• Instructions:
• 1. Decide whether each statement below agrees with the screenplay memoir that follows, answering yes or no and quoting the deciding words of the memoir. (a) The writer had already turned in the rough first draft by the time of the "Jeremiah Johnson" screening. (b) While working on "Moontrap," the writer already knew the three act paradigm. (c) After the afternoon of weed, the writer stuck to Winstons, coffee, and soft drinks.
• 2. Extend the screenplay memoir below, picking up after its final sentence.
Text segment: Begin
But after one extended afternoon of surefire weed and wonder, that evening I perused my screenplay notes and absolutely could not make sense out of a single item.  It looked like scrambled ideas over-easy with a side of onion rings.  From then on, I stuck to Winstons, coffee, and soft drinks.  Former one-meeting-mentor Sam Peckinpah would've been disgusted with ol' Bob.  The problem, as we continued working, was this new way allowed me to see -- in real time -- our collection of "Moontrap" ideas was still an inchoate mess.  The spirit was willing but the brains seemed to be AWOL.

These days were well before I encountered Syd Field's "Screenplay" so I was mostly thrashing around on caffeine, excitement, guess-work, and outrageous dialogue.  And whatever movie I had just seen.  It was enough to keep me employed but not to do very good work.  I could've used ol' Syd's unwritten book trying to unpack that mountain man's saddlebags and bedroll.

Finally I came up with a treatmenty-outline from the novel that didn't make too many eyes roll.  "Go get 'em, Wild Pup," said Jack.  He was addicted to nicknames too.  Okay, John J, I said, gathering up my notes and heading for the door.  On my way out, Helena gave me a deep scowl as she turned away.

What I didn't know was that would be my best day on the project.

At home on my trusty Selectric ll, everything seemed to misfire.  At that early point, I hadn't yet learned the 3X5 outline card trick,  hadn't learned about cutting all the pages out of the "Moontrap" paperback, copying them on large format paper leaving plenty of room for notes and ideas, and crucially, hadn't learned the three act paradigm that Syd Field made so famous a few years later.

Everything I wrote looked bad.  I'm pretty sure every writer has these moments, at least that's what I kept telling myself.  I'd look at the scene from the book.  Then, at my scripted version.  My cat Tector could have done a better job.

With that, my cat stopped as he sauntered through the room.  "That's right, I could!  But I'm not going to.  Because you're a bad dog."

It bottomed out for me one afternoon when I saw a Writers Guild screening of the Robert Redford memorable "Jeremiah Johnson."  Um, maybe a little too memorable,  I had seen it when it first came out, but this time I was shocked at how similar our two stories were.  And how alike our dialogue was.  I thought I'd been recycling my own from my first unmade script for Warner Bros., "Clay Allison."  Which is embarrassing enough, but it turned out it was way more John Milius and hardly any Chow Puppy.

Unfortunately, I had already turned in the rough first draft because I was still young and dumb and apparently hadn't learned the immutable lesson: do NOT EVER turn in "rough" material because everything in Show Biz is an audition.   No one really wants or knows how to read anything but your very best offering.  And then, only maybe.

That's when I got The Phone Call.  In all my days, including the ones since, I have never heard anything remotely like it.
Text segment: End
Extracted records: Begin
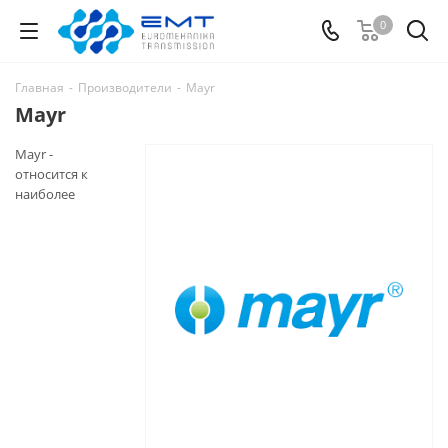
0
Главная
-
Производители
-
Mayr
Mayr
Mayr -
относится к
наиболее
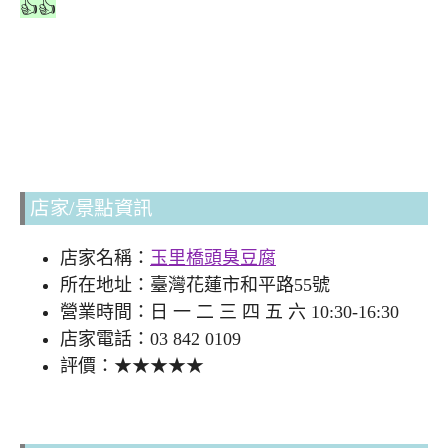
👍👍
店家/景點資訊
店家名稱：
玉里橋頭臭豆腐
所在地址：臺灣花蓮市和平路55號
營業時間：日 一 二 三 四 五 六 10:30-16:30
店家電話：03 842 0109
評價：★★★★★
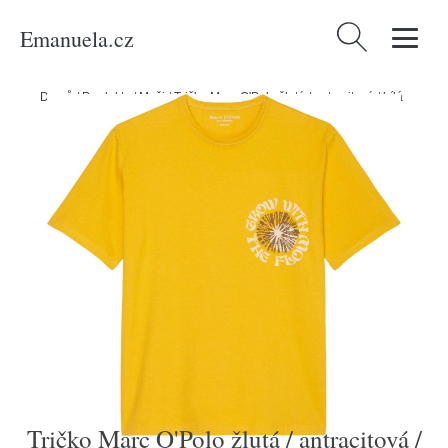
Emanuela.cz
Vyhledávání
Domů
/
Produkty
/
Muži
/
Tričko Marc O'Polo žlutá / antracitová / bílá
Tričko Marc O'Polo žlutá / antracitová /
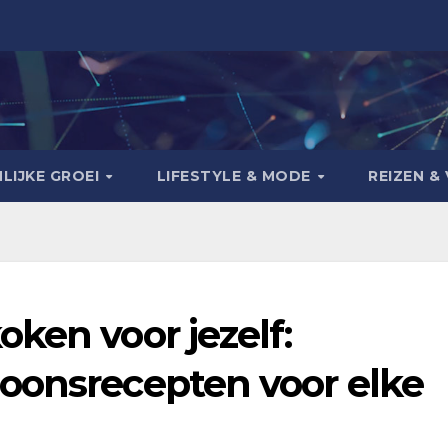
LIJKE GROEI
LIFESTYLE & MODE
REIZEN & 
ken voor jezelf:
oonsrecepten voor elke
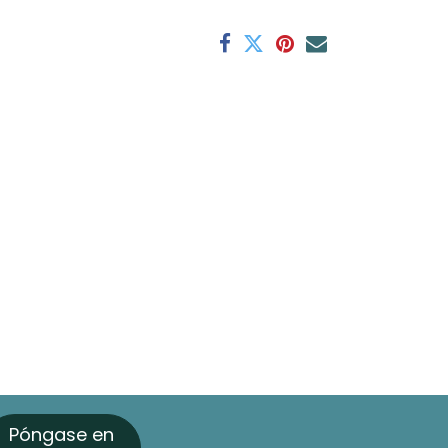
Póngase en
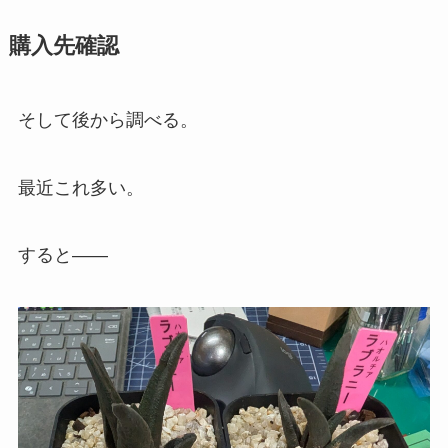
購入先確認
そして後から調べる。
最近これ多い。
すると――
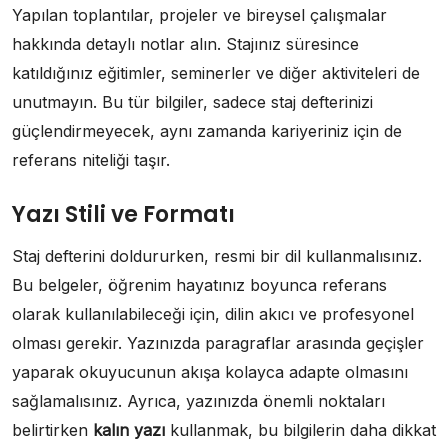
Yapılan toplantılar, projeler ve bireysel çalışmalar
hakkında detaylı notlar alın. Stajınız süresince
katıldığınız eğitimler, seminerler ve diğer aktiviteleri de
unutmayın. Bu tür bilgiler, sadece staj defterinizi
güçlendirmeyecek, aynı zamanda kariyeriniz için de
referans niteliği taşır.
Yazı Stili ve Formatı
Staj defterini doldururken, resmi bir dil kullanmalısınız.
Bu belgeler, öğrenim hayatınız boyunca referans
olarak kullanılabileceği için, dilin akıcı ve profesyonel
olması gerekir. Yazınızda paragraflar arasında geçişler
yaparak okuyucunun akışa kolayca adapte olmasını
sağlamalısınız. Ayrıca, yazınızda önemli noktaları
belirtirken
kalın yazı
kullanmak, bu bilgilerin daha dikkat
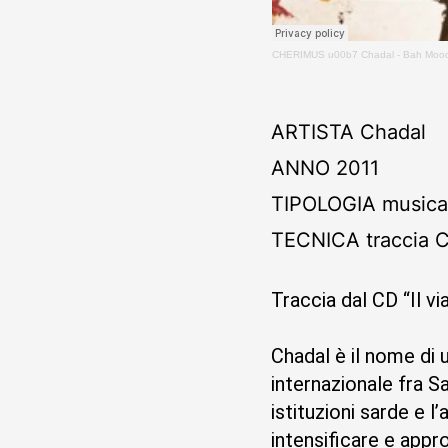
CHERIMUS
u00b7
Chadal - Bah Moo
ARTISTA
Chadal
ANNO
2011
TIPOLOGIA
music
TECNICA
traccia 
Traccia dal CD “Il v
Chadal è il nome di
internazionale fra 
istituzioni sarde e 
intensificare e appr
Extracted records: End
• Results of the tasks:
• 1.
(a) Yes: "Unfortunately, I had already turned in the rough first draft"
(b) No: "hadn't learned the three act paradigm that Syd Field made so famous a few years later"
(c) Yes: "From then on, I stuck to Winstons, coffee, and soft drinks."

• 2.
Producer Scott Farcus was screaming.  There was no prelude, no small talk, he was already at the E above high C.  Apparently, he'd seen "Jeremiah Johnson" recently, too.  Oh oh.  He put together excoriating insults like King Lear's storm scene rewritten by the "Bad Santa" guys.  For minutes he howled on until he finally stopped and said, "well, aren't you going to say anything, you fraudulent hack asshole?!"

"I think you have the wrong number," I said and hung up.

I immediately called my agent in a blind panic.  I was in trouble.  I had brought it on myself.  I was utterly lost and terrified.  What could I do about this?  "J.P., what can we do about this?!"

"Take your phone off the hook and wait an hour," he said.  "Then, call me back.  I'll reach out to Farcus.  Is it really that bad?"

"Yes."

About the longest hour of my young life.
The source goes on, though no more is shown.